**Task instructions**
Return the passage of the thread below about whether to print tees before or after sewing in labels, between "## Jasonda (Aug" and "in that one.", inclusive.

# Quick Q - Is it better to print tee 1st then sew in labels or reverse?



## Bee (Jan 7, 2007)

I am waiting for my labels to be complete and then they'll need to be sew into my tees. Is it better for me to get my tee's screenprinted 1st and then send them out to be re-labeled or better to wait and get the labels done 1st then send them off to the screenprinters?

Or does it not matter either way?  


Thanks,
Irene


----------



## Jasonda (Aug 16, 2006)

I don't have much experience with this, but I'd think that it would be better to print first and then label. That way, if the printer makes a mistake (it happens), at least you won't be wasting a label in that one.


----------



## BandPrints (Feb 4, 2007)

it depends on the print turn-around time. And also how fast the label's can be put in. We do it and for example if the customer has provided us with the labels and they are in stock then we may do the tagging first. To us it all depends on the number of days open, if we plan to put 5000 shirts on the board in 4 days and we have the tags we will label them now to save turn-around time. another advantage of working with non-printed shirts is that the ink does not stick to eachother and you have less of a chance of messing up the finished product.

**Provided records**
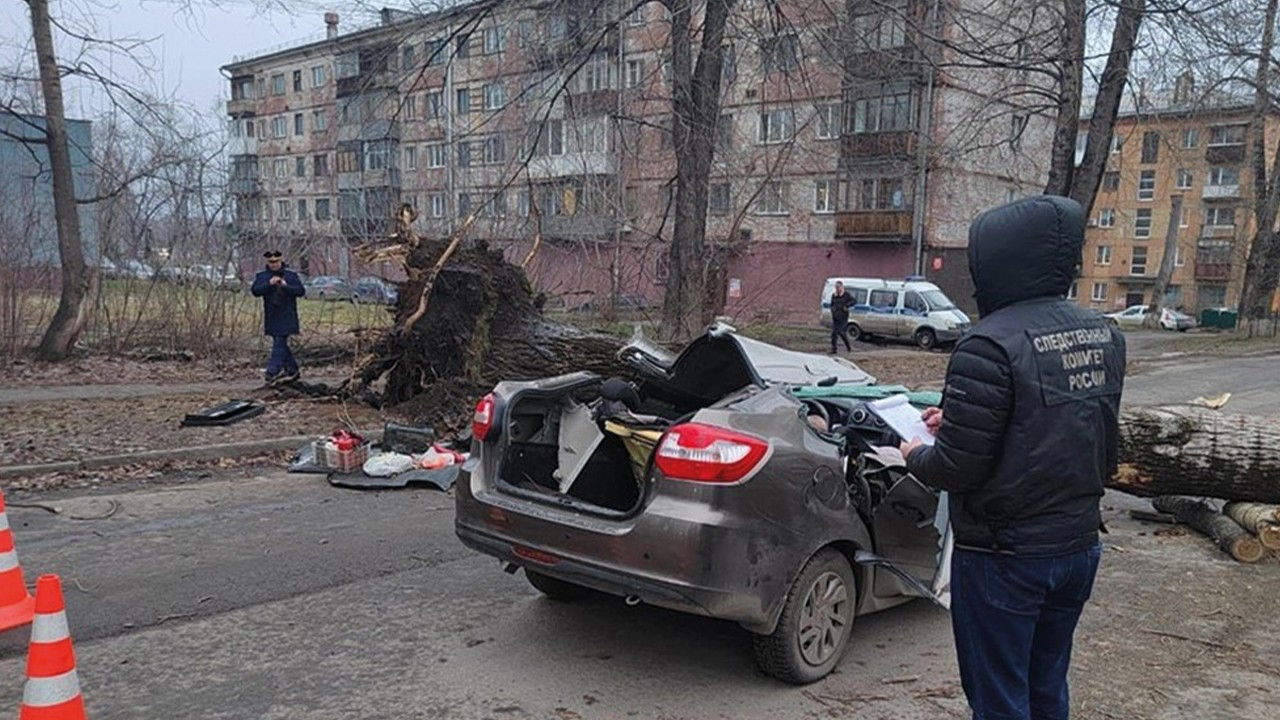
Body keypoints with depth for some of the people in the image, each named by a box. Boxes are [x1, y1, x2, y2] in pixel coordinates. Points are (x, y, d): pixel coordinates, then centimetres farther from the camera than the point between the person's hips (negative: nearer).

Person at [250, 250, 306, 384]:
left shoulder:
...
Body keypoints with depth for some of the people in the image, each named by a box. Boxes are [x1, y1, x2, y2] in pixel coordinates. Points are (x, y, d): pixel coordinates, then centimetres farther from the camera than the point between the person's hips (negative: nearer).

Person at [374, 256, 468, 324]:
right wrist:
==
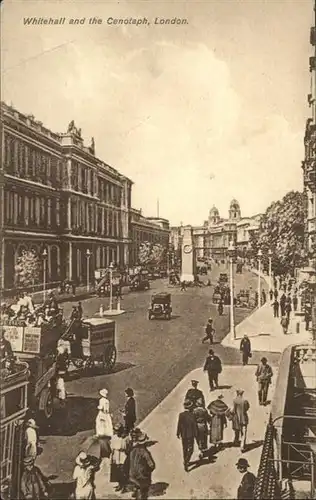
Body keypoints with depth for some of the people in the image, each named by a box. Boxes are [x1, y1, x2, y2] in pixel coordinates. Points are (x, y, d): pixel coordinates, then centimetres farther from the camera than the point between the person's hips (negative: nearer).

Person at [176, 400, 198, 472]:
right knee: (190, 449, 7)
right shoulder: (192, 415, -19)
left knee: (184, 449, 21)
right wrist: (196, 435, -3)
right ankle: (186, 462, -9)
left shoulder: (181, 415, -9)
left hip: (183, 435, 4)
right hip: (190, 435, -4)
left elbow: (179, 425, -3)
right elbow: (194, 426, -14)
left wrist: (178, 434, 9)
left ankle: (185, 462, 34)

**Task solution**
## Jasonda (Aug 16, 2006)

I don't have much experience with this, but I'd think that it would be better to print first and then label. That way, if the printer makes a mistake (it happens), at least you won't be wasting a label in that one.